My 1994 book, Sweet Evil, tells the story of Jennifer Reali, a 28-year-old Colorado Springs wife and mother of two young daughters, who had an affair with Brian Hood, a 32-year-old Prudential salesman, born-again Christian, and father of three young children. During several months, he convinced Jennifer, a sensitive and intelligent woman, that God would never forgive her for their adultery, but wouldn't mind if she dressed up in her husband's army clothes and gunned down his wife, Dianne. Jennifer did just that and two days later walked into the Colorado Springs police station and confessed everything. She got life in prison, while Brian was eligible for parole after a dozen years.
Prior to the murder, Jennifer had never been in legal trouble or barely had a traffic ticket. She was, according to those who knew her best, a "normal" person who exploded into violence for a few seconds and then returned to herself, crying uncontrollably and apologizing to everyone for what she'd done. It was almost as if she expected the legal system to forgive her after she came to her senses, but it didn't and she's now in the 19th year of her sentence. My wife and I visit her at the Colorado Women's Correctional Facility in Denver and we've gotten to know her and her family. She wants to write about her experience and we're assisting her.

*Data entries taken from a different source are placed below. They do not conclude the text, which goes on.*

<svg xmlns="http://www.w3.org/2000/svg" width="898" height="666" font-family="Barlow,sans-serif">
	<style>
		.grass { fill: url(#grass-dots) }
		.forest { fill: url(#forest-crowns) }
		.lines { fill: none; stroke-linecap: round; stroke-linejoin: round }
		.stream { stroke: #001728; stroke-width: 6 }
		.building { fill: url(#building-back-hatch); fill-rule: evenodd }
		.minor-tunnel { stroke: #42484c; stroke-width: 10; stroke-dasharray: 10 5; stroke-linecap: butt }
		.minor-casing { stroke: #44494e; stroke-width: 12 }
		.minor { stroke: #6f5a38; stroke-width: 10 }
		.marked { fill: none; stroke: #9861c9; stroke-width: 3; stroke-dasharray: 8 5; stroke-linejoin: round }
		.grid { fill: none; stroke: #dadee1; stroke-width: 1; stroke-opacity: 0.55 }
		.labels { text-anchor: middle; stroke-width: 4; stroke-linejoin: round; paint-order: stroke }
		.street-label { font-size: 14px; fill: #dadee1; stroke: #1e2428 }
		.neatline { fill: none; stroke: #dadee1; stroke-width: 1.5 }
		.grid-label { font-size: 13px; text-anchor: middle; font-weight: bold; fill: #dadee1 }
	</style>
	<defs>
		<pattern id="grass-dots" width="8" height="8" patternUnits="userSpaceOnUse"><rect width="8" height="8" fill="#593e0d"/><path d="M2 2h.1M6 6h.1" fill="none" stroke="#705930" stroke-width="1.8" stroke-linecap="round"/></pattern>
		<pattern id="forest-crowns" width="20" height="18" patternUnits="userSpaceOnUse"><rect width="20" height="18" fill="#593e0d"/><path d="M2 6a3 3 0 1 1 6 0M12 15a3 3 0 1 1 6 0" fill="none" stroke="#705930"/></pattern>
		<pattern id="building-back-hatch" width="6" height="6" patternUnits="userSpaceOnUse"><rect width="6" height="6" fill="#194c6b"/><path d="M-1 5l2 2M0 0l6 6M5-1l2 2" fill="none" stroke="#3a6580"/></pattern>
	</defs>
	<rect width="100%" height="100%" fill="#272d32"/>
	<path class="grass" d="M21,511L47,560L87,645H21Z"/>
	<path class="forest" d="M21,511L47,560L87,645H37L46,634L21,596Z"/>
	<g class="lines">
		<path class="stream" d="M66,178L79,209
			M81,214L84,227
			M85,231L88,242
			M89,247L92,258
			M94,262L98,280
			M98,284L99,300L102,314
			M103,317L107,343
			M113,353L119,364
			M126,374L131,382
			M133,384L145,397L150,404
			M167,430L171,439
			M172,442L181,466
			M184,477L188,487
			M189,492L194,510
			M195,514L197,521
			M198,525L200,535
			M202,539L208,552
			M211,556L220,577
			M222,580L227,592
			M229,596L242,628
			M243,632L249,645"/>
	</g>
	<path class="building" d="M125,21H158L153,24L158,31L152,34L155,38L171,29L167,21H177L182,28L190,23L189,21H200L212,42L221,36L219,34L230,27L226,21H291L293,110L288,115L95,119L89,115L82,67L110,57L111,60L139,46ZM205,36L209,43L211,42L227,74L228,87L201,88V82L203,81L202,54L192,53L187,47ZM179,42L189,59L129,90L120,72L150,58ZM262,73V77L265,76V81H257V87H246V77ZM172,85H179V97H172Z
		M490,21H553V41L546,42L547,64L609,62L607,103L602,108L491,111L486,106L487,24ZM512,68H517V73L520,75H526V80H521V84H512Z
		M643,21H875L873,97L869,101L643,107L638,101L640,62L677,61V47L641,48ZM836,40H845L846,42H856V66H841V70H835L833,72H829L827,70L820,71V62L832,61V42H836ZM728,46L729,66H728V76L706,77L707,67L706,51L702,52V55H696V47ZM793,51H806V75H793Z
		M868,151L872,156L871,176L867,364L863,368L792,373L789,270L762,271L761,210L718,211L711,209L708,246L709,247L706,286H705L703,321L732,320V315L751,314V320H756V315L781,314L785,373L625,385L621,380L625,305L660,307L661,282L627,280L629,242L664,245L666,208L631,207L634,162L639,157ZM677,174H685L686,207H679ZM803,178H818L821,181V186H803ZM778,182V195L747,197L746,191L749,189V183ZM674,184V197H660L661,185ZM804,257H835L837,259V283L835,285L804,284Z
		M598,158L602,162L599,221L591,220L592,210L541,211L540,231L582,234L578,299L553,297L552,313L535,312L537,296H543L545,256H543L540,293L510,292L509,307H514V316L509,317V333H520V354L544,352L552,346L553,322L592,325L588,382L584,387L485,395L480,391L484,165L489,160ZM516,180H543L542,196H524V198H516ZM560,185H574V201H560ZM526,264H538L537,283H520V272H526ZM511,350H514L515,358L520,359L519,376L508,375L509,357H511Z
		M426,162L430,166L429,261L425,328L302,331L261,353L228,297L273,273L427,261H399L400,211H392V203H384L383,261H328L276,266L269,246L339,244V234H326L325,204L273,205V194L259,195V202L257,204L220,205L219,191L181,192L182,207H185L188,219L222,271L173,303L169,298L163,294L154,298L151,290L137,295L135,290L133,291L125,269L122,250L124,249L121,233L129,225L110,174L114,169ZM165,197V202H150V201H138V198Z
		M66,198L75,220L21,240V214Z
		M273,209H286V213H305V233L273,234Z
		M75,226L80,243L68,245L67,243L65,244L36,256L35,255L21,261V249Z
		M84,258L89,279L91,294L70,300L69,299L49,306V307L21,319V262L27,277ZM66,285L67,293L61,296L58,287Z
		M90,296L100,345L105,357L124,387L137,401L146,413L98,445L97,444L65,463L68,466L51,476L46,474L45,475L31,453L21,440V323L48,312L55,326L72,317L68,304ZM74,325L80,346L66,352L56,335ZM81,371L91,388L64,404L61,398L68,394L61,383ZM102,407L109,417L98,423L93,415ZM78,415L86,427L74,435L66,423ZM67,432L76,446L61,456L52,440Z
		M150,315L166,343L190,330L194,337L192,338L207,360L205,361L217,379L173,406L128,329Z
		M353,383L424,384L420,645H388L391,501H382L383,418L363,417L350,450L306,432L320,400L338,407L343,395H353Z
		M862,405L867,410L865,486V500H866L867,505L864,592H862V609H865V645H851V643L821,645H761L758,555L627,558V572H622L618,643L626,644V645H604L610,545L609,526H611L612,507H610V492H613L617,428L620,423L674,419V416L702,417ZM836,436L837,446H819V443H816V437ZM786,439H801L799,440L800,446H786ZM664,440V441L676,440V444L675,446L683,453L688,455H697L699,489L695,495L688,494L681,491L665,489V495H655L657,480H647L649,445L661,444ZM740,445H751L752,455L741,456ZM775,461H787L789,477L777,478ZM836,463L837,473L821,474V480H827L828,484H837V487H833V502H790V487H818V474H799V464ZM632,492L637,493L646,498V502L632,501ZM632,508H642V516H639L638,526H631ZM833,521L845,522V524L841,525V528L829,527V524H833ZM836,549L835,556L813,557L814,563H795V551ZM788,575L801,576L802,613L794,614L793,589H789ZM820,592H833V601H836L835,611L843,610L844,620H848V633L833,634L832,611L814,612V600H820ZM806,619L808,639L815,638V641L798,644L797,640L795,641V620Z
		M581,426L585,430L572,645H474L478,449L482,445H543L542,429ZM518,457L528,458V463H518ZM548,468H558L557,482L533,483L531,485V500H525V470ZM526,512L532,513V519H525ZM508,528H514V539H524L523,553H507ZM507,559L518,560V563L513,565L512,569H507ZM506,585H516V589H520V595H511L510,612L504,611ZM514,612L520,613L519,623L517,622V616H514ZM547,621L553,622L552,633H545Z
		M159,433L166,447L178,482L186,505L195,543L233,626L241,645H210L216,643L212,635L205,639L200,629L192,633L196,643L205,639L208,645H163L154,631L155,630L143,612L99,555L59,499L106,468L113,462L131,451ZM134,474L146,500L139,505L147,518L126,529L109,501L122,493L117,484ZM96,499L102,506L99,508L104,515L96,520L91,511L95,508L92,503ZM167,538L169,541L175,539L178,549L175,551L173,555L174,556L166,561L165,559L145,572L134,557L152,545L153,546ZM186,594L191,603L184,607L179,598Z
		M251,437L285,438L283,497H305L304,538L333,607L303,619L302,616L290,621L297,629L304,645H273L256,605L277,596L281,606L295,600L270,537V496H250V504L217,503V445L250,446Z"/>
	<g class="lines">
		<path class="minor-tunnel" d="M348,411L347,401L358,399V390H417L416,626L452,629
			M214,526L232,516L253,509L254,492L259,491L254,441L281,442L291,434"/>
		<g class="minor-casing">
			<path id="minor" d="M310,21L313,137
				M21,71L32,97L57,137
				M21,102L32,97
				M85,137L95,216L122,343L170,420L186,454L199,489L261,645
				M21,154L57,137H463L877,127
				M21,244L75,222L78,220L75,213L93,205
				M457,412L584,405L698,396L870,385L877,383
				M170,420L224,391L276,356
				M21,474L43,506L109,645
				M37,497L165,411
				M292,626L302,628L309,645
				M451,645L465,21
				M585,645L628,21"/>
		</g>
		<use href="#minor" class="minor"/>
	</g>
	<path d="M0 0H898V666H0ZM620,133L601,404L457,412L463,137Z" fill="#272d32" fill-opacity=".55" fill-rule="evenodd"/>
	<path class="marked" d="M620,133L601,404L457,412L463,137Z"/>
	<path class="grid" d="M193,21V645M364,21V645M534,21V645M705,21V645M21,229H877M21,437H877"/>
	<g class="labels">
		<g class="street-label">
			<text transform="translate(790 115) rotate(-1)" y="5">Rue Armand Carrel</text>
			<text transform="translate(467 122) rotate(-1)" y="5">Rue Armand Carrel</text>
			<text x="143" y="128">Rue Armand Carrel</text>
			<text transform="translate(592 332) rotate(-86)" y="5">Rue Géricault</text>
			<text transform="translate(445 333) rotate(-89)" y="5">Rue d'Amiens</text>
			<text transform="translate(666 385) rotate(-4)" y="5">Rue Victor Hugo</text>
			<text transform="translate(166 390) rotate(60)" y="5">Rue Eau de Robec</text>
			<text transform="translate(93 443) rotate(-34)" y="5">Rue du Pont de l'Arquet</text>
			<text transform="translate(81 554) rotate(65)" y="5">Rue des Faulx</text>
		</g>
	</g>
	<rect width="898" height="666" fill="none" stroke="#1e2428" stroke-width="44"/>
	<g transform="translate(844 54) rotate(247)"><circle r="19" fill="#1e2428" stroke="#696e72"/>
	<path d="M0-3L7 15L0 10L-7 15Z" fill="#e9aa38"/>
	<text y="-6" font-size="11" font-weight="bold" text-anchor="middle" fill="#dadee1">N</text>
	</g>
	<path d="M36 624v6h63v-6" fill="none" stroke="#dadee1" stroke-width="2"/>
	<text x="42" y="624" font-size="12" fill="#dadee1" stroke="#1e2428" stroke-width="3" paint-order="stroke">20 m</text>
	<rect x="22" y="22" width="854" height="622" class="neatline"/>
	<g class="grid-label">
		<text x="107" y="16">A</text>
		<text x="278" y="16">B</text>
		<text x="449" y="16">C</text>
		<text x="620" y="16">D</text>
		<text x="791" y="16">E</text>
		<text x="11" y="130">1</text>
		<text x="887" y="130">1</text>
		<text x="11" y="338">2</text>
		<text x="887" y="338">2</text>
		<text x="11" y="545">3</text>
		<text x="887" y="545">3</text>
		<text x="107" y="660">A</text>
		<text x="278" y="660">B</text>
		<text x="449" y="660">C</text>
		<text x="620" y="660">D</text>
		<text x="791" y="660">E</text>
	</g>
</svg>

Over the course of writing ten books about crime, I've come to think of evil not as a person, place or thing, but as a process that ends in tragedy. We're trying to get Jennifer to break down the steps of that process. And to show readers what led her to abuse herself emotionally, first with her husband and then with Brian, and to show how a bright and decent human being can turn into a monster because he or she has no emotional intelligence. Maybe a piece of writing like this could help us understand how someone with no criminal past and no criminal tendencies can gradually turn into a death machine. It might even help deter a future killer. Who knows? Perhaps one day our culture will begin to value this kind of knowledge as much as photosynthesis and higher math.